# TASK DESCRIPTION
Please retype the records below exactly, omitting any images.

------------------------------------------------------------

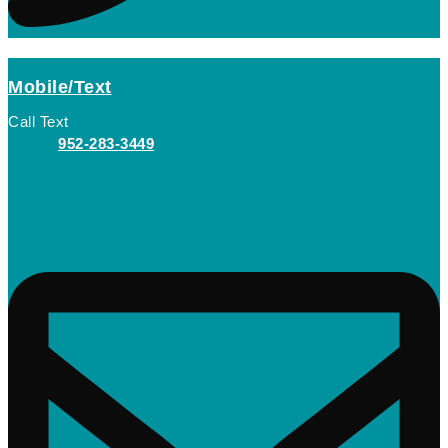
Mobile/Text
Call Text
952-283-3449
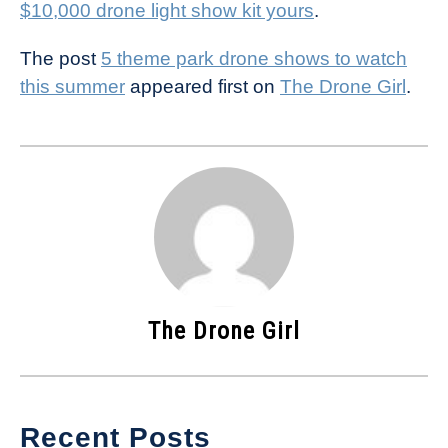
$10,000 drone light show kit yours
.
The post
5 theme park drone shows to watch
this summer
appeared first on
The Drone Girl
.
The Drone Girl
Recent Posts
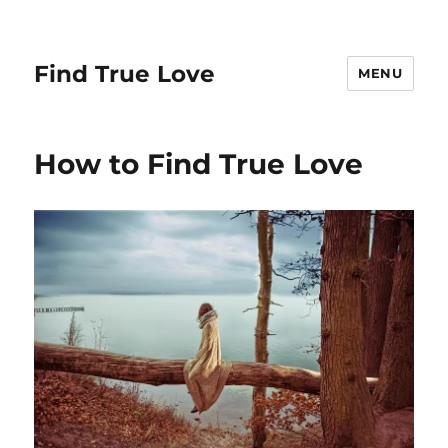
Find True Love
MENU
How to Find True Love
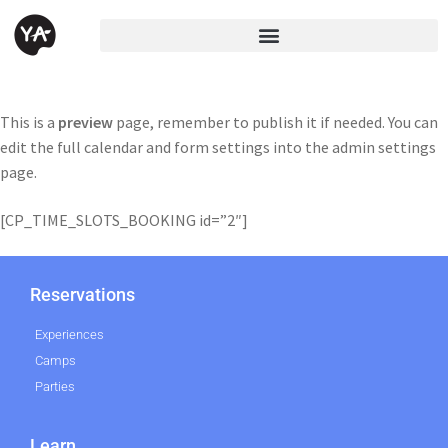
This is a
preview
page, remember to publish it if needed. You can
edit the full calendar and form settings into the admin settings
page.
[CP_TIME_SLOTS_BOOKING id=”2″]
Reservations
Experiences
Camps
Parties
Learn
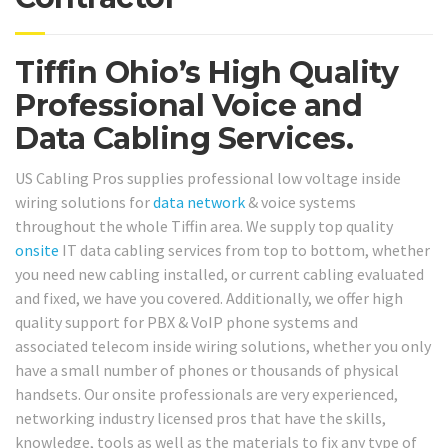
Tiffin Ohio’s High Quality
Professional Voice and
Data Cabling Services.
US Cabling Pros supplies professional low voltage inside
wiring solutions for
data network
& voice systems
throughout the whole Tiffin area. We supply top quality
onsite
IT data cabling services from top to bottom, whether
you need new cabling installed, or current cabling evaluated
and fixed, we have you covered. Additionally, we offer high
quality support for PBX & VoIP phone systems and
associated telecom inside wiring solutions, whether you only
have a small number of phones or thousands of physical
handsets. Our onsite professionals are very experienced,
networking industry licensed pros that have the skills,
knowledge, tools as well as the materials to fix any type of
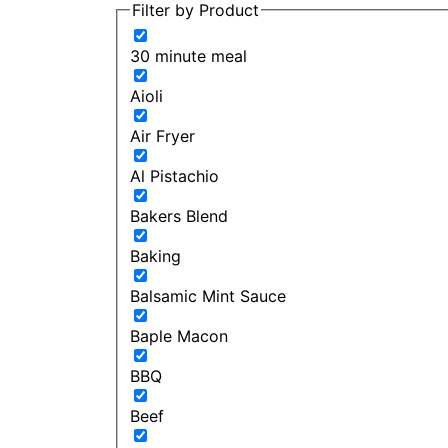
Filter by Product
30 minute meal
Aioli
Air Fryer
Al Pistachio
Bakers Blend
Baking
Balsamic Mint Sauce
Baple Macon
BBQ
Beef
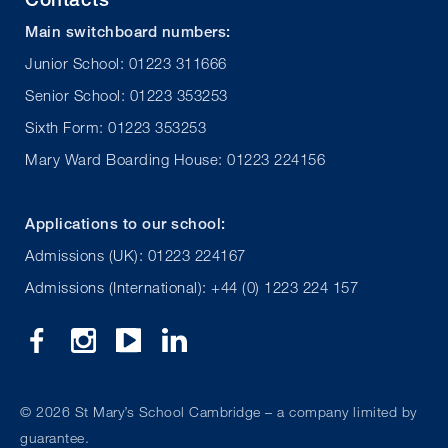
Main switchboard numbers:
Junior School: 01223 311666
Senior School: 01223 353253
Sixth Form: 01223 353253
Mary Ward Boarding House: 01223 224156
Applications to our school:
Admissions (UK): 01223 224167
Admissions (International): +44 (0) 1223 224 157
©
2026 St Mary’s School Cambridge – a company limited by
guarantee.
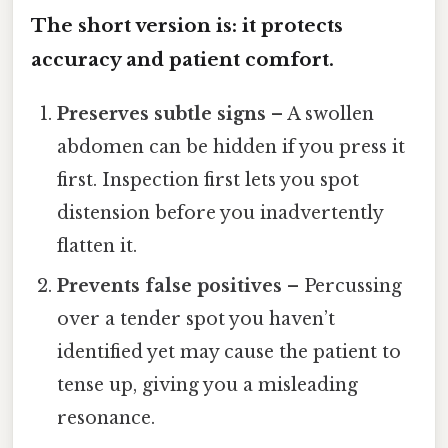
The short version is: it protects
accuracy and patient comfort.
Preserves subtle signs
– A swollen
abdomen can be hidden if you press it
first. Inspection first lets you spot
distension before you inadvertently
flatten it.
Prevents false positives
– Percussing
over a tender spot you haven’t
identified yet may cause the patient to
tense up, giving you a misleading
resonance.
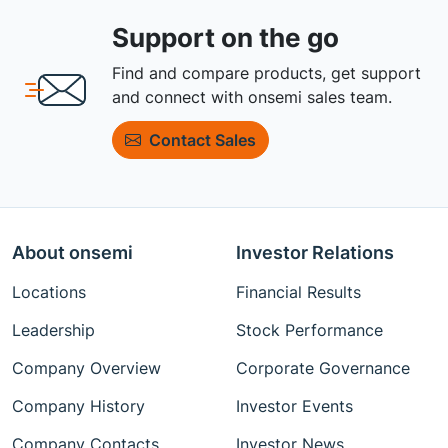
Support on the go
Find and compare products, get support
and connect with onsemi sales team.
Contact Sales
About onsemi
Investor Relations
Locations
Financial Results
Leadership
Stock Performance
Company Overview
Corporate Governance
Company History
Investor Events
Company Contacts
Investor News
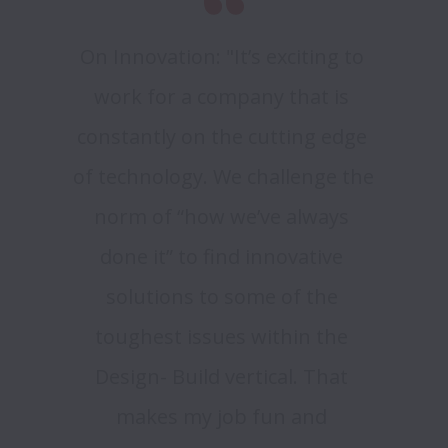
On Innovation: "It’s exciting to 
work for a company that is 
constantly on the cutting edge 
of technology. We challenge the 
norm of “how we’ve always 
done it” to find innovative 
solutions to some of the 
toughest issues within the 
Design- Build vertical. That 
makes my job fun and 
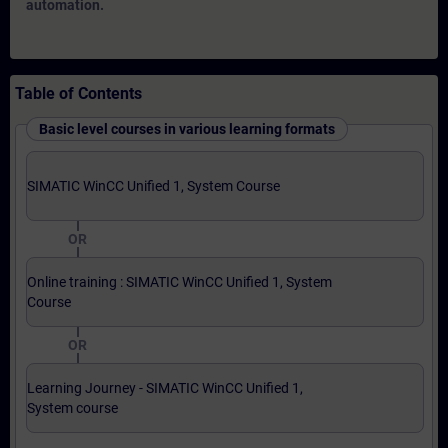
automation.
Table of Contents
Basic level courses in various learning formats
SIMATIC WinCC Unified 1, System Course
OR
Online training : SIMATIC WinCC Unified 1, System
Course
OR
Learning Journey - SIMATIC WinCC Unified 1,
System course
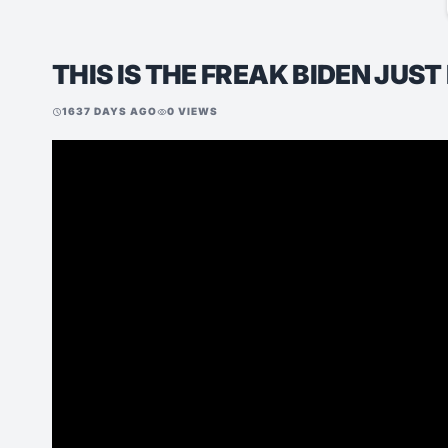
THIS IS THE FREAK BIDEN JUS
1637 DAYS AGO
0 VIEWS
schedule
visibility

------------------------------------------------------------

# RESPONSE FOR THIS EXERCISE
Mobile/Text
Call Text
952-283-3449
$10,000 drone light show kit yours
.
The post
5 theme park drone shows to watch
this summer
appeared first on
The Drone Girl
.
The Drone Girl
Recent Posts
Find True Love
MENU
How to Find True Love
This is a
preview
page, remember to publish it if needed. You can
edit the full calendar and form settings into the admin settings
page.
[CP_TIME_SLOTS_BOOKING id=”2″]
Reservations
Experiences
Camps
Parties
Learn
Tiffin Ohio’s High Quality
Professional Voice and
Data Cabling Services.
US Cabling Pros supplies professional low voltage inside
wiring solutions for
data network
& voice systems
throughout the whole Tiffin area. We supply top quality
onsite
IT data cabling services from top to bottom, whether
you need new cabling installed, or current cabling evaluated
and fixed, we have you covered. Additionally, we offer high
quality support for PBX & VoIP phone systems and
associated telecom inside wiring solutions, whether you only
have a small number of phones or thousands of physical
handsets. Our onsite professionals are very experienced,
networking industry licensed pros that have the skills,
knowledge, tools as well as the materials to fix any type of
Filter by Product
30 minute meal
Aioli
Air Fryer
Al Pistachio
Bakers Blend
Baking
Balsamic Mint Sauce
Baple Macon
BBQ
Beef
Main switchboard numbers:
Junior School: 01223 311666
Senior School: 01223 353253
Sixth Form: 01223 353253
Mary Ward Boarding House: 01223 224156
Applications to our school:
Admissions (UK): 01223 224167
Admissions (International): +44 (0) 1223 224 157
©
2026 St Mary’s School Cambridge – a company limited by
guarantee.
The short version is: it protects
accuracy and patient comfort.
Preserves subtle signs
– A swollen
abdomen can be hidden if you press it
first. Inspection first lets you spot
distension before you inadvertently
flatten it.
Prevents false positives
– Percussing
over a tender spot you haven’t
identified yet may cause the patient to
tense up, giving you a misleading
resonance.
Support on the go
Find and compare products, get support
and connect with onsemi sales team.
Contact Sales
About onsemi
Investor Relations
Locations
Financial Results
Leadership
Stock Performance
Company Overview
Corporate Governance
Company History
Investor Events
Company Contacts
Investor News
On Innovation: "It’s exciting to 
work for a company that is 
constantly on the cutting edge 
of technology. We challenge the 
norm of “how we’ve always 
done it” to find innovative 
solutions to some of the 
toughest issues within the 
Design- Build vertical. That 
makes my job fun and 
automation.
Table of Contents
Basic level courses in various learning formats
SIMATIC WinCC Unified 1, System Course
OR
Online training : SIMATIC WinCC Unified 1, System
Course
OR
Learning Journey - SIMATIC WinCC Unified 1,
System course
THIS IS THE FREAK BIDEN JUS
1637 DAYS AGO
0 VIEWS
schedule
visibility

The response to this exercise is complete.